The Elder allowed the group to contemplate the problem before he sprung the solution on them .
“We’re going NFL on it”, Elder Diggum fairly shouted with glee, “We’re going to suspend cameras on guy wires strung across the auditorium.” “The cameras will be controlled by a mobile truck Channel 99 is going to setup in the parking lot for the telecasts.” “We’ll have one or two cameramen inside, kind of hiding out of sight until they’re called on.” “The rest of the shots will come from the ‘flying cameras'”. “They’ll be able to look directly into Reverend Helena’s eyes, even though she’s up on the stage.”
While the group was catching its breath from the excitement of Reverend Diggum’s response, Reverend Helena was first to speak. “Well, I guess I better be sure my makeup looks right”.
“I wouldn’t worry about that”, Elder Wiley responded, “you always look just right.” “I do worry about the liability of a camera crashing down on somebody’s head.” “Who carries the liability insurance on this ‘NFL’ setup? ”
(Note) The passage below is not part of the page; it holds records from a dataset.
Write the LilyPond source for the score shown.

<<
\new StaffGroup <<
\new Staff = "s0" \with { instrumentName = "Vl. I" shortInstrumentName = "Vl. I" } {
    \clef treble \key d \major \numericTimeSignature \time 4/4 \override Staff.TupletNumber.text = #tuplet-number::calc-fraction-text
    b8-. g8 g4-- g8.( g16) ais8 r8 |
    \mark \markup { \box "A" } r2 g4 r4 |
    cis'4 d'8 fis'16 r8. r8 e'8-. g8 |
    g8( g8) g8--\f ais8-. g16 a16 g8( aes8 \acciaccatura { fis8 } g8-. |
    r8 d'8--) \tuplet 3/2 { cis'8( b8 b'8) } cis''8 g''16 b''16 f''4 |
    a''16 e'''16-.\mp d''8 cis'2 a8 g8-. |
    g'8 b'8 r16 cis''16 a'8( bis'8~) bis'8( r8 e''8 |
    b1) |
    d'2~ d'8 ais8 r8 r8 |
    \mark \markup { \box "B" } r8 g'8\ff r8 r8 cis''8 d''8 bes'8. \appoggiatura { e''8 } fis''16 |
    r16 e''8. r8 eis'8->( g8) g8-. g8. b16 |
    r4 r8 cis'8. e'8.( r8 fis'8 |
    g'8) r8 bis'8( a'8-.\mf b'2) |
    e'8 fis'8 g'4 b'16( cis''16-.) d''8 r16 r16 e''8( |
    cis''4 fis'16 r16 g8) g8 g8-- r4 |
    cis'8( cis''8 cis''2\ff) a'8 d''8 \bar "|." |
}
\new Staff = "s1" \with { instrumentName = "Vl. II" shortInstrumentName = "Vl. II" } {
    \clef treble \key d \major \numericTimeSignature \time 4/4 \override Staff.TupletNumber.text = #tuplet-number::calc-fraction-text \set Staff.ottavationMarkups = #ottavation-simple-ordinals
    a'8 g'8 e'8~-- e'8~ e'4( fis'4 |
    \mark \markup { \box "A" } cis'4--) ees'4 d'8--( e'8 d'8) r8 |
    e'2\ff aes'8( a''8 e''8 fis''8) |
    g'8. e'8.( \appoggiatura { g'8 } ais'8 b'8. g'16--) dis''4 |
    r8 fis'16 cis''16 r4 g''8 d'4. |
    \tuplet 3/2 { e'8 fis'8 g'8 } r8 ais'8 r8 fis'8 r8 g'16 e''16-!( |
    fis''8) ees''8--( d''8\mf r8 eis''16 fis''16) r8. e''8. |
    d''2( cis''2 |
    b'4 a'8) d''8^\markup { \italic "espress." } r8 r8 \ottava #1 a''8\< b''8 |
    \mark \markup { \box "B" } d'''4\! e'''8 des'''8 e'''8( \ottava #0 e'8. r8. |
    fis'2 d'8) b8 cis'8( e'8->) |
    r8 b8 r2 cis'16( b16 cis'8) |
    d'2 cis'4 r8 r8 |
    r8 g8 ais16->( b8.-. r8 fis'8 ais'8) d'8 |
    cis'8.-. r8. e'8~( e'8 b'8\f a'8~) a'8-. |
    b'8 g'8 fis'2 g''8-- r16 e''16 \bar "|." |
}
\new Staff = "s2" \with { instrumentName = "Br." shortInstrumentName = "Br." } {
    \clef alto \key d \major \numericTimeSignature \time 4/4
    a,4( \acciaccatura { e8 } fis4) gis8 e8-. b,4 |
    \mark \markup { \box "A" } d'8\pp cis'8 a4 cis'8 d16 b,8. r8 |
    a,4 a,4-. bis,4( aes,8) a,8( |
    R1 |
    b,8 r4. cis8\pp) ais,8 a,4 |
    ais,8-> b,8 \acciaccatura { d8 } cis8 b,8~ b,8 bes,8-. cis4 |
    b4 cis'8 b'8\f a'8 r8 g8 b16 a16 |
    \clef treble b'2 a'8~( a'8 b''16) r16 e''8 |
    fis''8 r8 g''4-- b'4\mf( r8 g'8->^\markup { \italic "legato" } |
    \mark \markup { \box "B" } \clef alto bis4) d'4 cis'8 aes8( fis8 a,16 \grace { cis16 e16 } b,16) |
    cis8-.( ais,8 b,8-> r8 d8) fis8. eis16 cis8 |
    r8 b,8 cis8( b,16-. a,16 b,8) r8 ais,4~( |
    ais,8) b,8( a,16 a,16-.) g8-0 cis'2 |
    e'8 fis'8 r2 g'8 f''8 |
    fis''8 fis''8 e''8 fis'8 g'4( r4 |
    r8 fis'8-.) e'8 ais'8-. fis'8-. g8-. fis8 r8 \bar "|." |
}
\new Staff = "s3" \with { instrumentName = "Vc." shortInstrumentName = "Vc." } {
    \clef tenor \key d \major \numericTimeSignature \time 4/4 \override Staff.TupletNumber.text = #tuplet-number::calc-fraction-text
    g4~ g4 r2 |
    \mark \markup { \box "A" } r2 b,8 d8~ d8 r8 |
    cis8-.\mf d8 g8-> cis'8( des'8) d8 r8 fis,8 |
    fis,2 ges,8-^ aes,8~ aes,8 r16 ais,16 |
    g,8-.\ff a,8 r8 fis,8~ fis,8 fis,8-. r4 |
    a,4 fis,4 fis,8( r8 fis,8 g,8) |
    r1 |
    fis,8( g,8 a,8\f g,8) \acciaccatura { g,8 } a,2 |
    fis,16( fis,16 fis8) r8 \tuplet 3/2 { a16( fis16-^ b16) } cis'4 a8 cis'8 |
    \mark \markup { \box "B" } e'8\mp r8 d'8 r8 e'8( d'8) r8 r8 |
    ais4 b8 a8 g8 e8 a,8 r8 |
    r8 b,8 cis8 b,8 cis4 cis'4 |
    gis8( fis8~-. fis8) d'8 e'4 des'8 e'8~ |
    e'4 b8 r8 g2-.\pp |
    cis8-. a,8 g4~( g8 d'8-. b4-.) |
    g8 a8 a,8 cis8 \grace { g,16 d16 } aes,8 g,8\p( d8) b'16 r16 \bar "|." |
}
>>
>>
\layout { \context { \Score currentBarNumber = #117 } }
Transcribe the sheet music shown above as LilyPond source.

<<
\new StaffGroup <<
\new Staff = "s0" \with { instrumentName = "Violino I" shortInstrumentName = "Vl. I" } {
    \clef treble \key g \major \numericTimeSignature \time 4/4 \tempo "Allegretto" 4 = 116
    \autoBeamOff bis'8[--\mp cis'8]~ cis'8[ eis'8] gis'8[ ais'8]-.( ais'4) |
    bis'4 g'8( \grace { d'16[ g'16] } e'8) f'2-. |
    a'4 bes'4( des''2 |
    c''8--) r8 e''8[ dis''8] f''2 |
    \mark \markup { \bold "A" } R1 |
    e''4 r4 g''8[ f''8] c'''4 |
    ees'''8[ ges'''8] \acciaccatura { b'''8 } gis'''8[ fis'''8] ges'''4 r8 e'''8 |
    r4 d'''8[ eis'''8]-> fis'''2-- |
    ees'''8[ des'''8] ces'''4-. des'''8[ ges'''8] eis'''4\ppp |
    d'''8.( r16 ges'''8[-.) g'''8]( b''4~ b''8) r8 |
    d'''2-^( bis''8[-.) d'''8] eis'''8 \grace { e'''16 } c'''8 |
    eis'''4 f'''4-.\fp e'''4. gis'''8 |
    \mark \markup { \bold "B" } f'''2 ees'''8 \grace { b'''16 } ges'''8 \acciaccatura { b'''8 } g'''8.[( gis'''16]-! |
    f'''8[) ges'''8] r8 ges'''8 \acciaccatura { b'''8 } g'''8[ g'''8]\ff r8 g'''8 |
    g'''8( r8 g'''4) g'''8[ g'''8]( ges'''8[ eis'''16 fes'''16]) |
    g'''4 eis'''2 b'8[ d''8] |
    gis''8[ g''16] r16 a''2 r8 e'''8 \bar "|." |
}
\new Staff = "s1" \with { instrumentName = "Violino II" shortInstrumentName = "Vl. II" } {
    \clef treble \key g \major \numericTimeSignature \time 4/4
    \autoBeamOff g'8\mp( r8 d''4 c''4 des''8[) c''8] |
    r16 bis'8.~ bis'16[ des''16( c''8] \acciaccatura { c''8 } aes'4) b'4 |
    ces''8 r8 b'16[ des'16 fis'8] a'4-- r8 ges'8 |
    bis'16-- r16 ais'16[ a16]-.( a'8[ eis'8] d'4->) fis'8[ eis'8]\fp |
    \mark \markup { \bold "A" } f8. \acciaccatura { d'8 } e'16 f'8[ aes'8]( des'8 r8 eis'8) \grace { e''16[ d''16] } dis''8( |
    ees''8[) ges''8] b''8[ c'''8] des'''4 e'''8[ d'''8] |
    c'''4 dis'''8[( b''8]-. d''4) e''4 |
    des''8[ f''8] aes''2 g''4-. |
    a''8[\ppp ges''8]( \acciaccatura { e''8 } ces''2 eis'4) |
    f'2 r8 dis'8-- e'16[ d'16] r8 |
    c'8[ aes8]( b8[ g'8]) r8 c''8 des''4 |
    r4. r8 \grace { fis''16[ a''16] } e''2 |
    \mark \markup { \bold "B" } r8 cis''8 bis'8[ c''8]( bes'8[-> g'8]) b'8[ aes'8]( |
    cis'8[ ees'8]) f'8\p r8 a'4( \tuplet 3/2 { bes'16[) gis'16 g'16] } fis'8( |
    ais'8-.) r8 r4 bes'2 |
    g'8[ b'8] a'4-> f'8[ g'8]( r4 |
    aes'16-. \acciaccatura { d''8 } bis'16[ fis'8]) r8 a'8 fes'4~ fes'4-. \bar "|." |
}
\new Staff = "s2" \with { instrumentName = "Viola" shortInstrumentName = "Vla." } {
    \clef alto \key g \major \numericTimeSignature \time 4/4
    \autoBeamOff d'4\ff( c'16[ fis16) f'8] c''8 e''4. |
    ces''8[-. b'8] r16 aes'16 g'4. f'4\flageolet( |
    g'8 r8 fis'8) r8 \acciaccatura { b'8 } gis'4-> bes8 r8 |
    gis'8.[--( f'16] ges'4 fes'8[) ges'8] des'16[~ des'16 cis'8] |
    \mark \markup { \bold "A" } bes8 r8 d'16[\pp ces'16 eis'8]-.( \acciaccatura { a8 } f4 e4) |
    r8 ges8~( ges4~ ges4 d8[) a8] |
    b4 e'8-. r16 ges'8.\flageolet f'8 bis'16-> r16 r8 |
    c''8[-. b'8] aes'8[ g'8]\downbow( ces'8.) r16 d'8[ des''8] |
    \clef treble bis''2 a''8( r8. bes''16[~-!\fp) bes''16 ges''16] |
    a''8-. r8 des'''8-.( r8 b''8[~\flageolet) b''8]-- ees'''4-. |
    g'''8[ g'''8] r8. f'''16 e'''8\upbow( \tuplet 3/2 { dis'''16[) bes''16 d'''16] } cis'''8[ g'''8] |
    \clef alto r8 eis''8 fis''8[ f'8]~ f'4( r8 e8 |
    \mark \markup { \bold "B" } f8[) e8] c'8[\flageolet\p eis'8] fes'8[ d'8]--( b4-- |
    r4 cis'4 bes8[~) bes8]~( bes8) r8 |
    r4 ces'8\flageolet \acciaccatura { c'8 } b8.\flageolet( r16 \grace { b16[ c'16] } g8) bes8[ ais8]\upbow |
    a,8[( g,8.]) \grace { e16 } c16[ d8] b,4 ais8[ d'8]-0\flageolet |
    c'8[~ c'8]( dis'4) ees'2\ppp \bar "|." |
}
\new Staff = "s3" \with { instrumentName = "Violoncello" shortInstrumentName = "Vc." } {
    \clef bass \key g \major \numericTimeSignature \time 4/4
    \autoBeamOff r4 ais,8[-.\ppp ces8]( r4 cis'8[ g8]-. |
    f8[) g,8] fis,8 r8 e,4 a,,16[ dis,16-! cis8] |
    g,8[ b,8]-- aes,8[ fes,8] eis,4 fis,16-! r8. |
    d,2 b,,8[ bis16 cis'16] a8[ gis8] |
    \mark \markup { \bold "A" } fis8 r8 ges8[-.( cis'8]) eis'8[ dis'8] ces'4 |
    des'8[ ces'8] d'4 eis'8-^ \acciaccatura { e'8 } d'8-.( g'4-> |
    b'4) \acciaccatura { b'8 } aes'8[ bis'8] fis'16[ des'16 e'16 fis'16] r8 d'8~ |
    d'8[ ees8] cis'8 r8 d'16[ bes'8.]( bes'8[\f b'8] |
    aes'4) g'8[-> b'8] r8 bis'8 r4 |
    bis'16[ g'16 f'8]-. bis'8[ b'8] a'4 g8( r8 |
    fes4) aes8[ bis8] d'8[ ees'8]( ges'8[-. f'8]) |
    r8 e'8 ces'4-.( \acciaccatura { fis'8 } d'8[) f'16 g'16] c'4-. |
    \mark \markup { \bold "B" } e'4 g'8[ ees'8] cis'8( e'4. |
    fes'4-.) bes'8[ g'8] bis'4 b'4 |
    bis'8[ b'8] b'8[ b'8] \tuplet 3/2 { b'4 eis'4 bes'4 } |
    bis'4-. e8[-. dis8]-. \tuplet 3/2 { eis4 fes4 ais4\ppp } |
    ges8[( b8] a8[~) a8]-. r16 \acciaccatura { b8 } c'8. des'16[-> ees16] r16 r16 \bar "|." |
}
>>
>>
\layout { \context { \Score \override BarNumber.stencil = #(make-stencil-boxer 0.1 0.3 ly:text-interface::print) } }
“I didn’t ask”, responded Elder Diggum, “that’s something you can put on your ‘to do’ list.” Elder Diggum continued, “I’m just thrilled that we took a real problem and turned it into a solution worthy of the finest promoters in the world.”
Elder Cheatum jumped in quickly to divert attention from the use of the word ‘promoters’ and the concept of promotion, “I’m just happy that the folks in TV land, who are housebound and unable to see Reverend Helena in person will have the opportunity to get as close to her gifts as possible”.
“Speaking of which, you must be worn out”, The Elder said as he turned to Reverend Helena, “We’ve got just a couple of other items to look at, why don’t you go out ahead and take the rest of the night off?”
“Thanks, I believe I will”, said Reverend Helena recognizing the fact that she was being excused.